Volgens geologische onderzoekingen waren de Kaspische Zee en het ten oosten daarvan gelegen Aralmeer in het laatplioceen veel groter dan nu en zowel met elkaar als met de Zwarte Zee door zeearmen verbonden.


(Het steeds verder uitdrogende Aralmeer.)

De verandering van dit grote watergebied tot de tegenwoordige toestand is begonnen toen de Zwarte Zee bij de Bosporus doorbrak naar de Middellandse Zee; later toen een algemene verheffing van de gebieden bij de Kaspische Zee optrad, begon een uitdrogingsperiode, die nu nog voortduurt en waardoor ook de verbinding met het Aralmeer verdween.
Het noordelijke deel; van de Kaspische Zee is zeer ondiep; dit is ongeveer 1/3 van het totale oppervlak. Na 1928 daalde de waterspiegel meer dan 2,5 meter, waardoor het totale oppervlak met 35.000 km² verminderde.
Het noordelijke deel van de Kaspische Zee, waar een landklimaat heerst met koude winters, grenst aan de Kaspische laagvlakte, heeft lage en vlakke oevers en is nergens meer dan 27 meter diep, terwijl het water dicht bij de kust bijna geheel zoet is. het zuidelijke deel, waar een subtropische klimaat heerst, heeft grote gebieden met meer dan 200 meter diepte, terwijl de grootste diepte rond de 900 meter ligt.
Het water is hier zouter, vooral in de baaien aan de oostkust, waar in de bijna afgesloten Golf van Kara Bogas door de hitte van het steppe-klimaat veel water verdampt. Buiten de snelle verdamping van het water, speelt de geringe neerslag en de bouw van stuwdammen in de Wolga, mee aan het dalen van het waterpeil in de zee. Over het algemeen is echter het zoutgehalte geringer dan in open zeeën ten gevolge van het instromende zoete rivierwater..


De Kaspische zee kent geen eb en vloed.
De waterdiepte is het kleinst in maart en heeft een maximum in juni-juli; het verschil ie gemiddeld 40 cm. 
De kusten en de zeebodem zijn onderhevig aan verheffingen en inzinkingen. Over het algemeen zijn de oevers laag, zanderig en moerassig; in het zuidwesten door de uitlopers van de Kaukasus over een gedeelte hoog en bergachtig.
De zuidkust is door een smalle strook laagland van het Elbroez Gebergte gescheiden.
Aan de oostkust, behalve in het noorden, vormen uitlopers van het Oestjoert Plateau hier en daar steile oevers.
De meest opvallende kenbare punten aan de kust zijn Kaap Sjewtsjenko (oostkust) en het schiereiland Absjeron (westkust), dicht bij Bakoe. De Baai van Arachan (westkust) leidt naar de uitmonding van rivier de Terek en vandaar naar de stad Grozny.
De belangrijkste havenplaatsen zijn Astrakan, Goerjew, Krasnowodsk, Bakoe, Machtsjkala, terwijl Bandar Sjah aan de oostelijke zuidkust een Iraanse haven is  met spoorverbinding naar Teheran.

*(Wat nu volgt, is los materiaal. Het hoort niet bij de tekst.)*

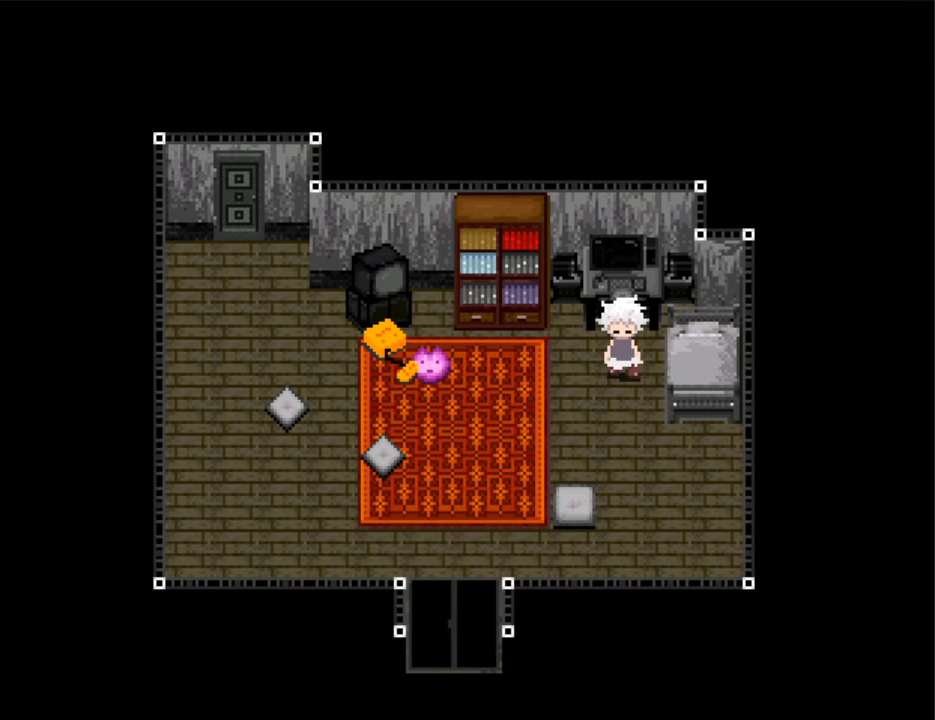
{"keys": ["z"], "events": [[33, "z", "up"], [100, "z", "down"], [133, "z", "up"], [166, "up", "up"], [233, "z", "down"], [333, "z", "up"], [366, "z", "down"], [400, "z", "up"], [500, "z", "down"]]}
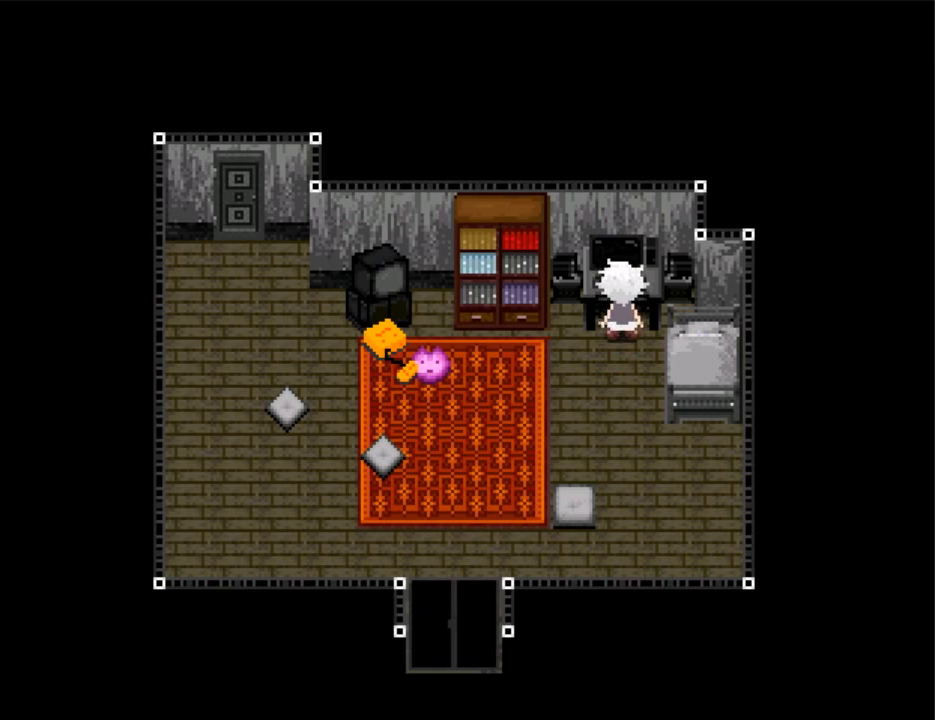
{"keys": ["z"], "events": [[66, "z", "up"], [100, "z", "down"], [200, "z", "up"], [233, "z", "down"], [300, "z", "up"], [333, "z", "down"], [433, "z", "up"], [466, "z", "down"]]}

In de Baai van Kara Bogas worden aanzienlijke hoeveelheden glauberzout gewonnen.
Er zijn zelfs plannen voorgesteld om een dijk aan te leggen rond het zeer ondiepe noordelijke deel van deze baai om verdere uitdroging te voorkomen door het steeds zakkende waterpeil.

De scheepvaart in de Kaspische Zee is vrijwel uitsluitend in Russische handen en voor wat betreft is deze zee als een Russische binnenzee te beschouwen. De beperkte Iraanse scheepvaart heeft tot nu toe weinig te betekenen.
Werkzaamheden aan het bevaarbaar maken van de Wolga is een grote vooruitgang naar verbinding met het binnenland.



Vanaf Bakoe is er druk scheepvaartverkeer naar Asytrakan en verder. Het zakkende waterpeil geeft echter veel problemen, vooral voor de nog zeer belangrijke visserij in het noorden op vele soorten vis. het is merkwaardig dat, ook in de diepste gedeelten, geen stekelhuidige vis voorkomt.
Bij de noordkust is veel mosselcultuur.


De Kaspische Zee is rijk aan olievoorraden, wat door de economische belangen de vaststelling van de zeegrenzen tussen de verschillende landen vaak problemen geeft. 
De olievelden bij Bakoe in Azerbeidzjan zijn de oudste vindplaatsen voor de winning van aardolie en aardgas. Veel van deze velden liggen in zee en het Azeri-Chirag-Guneshli olieveld op 120 km ten oosten gelegen van Bakoe behoort tot de grootste van het land.
In het noorden van Kazachstan ligt het nog grotere veld Kashagan. De oliewinning vormt in deze gebieden een grote bedreiging voor het milieu.


De olie producerende velden zijn tegenwoordig door middel van pijpleidingen met elkaar verbonden.
Een grote pijpleiding loopt helemaal naar de Middellandse Zeekust van Turkije.



Dat aardolie een grote bron van inkomsten is voor Azerbeidzjan is zelfs weergegeven in het wapen van de stad Bakoe met drie gasvlammen boven een golvende zee met daaronder een zwarte band voor de aardolie.



woensdag 22 maart 2017

USS 'MERRIMACK' & USS 'MONITOR' (AMERIKAANSE BURGEROORLOG)

       USS 'MARRIMACK'

     VAN STOOMFREGAT 

                                          TOT PANTSERSCHIP.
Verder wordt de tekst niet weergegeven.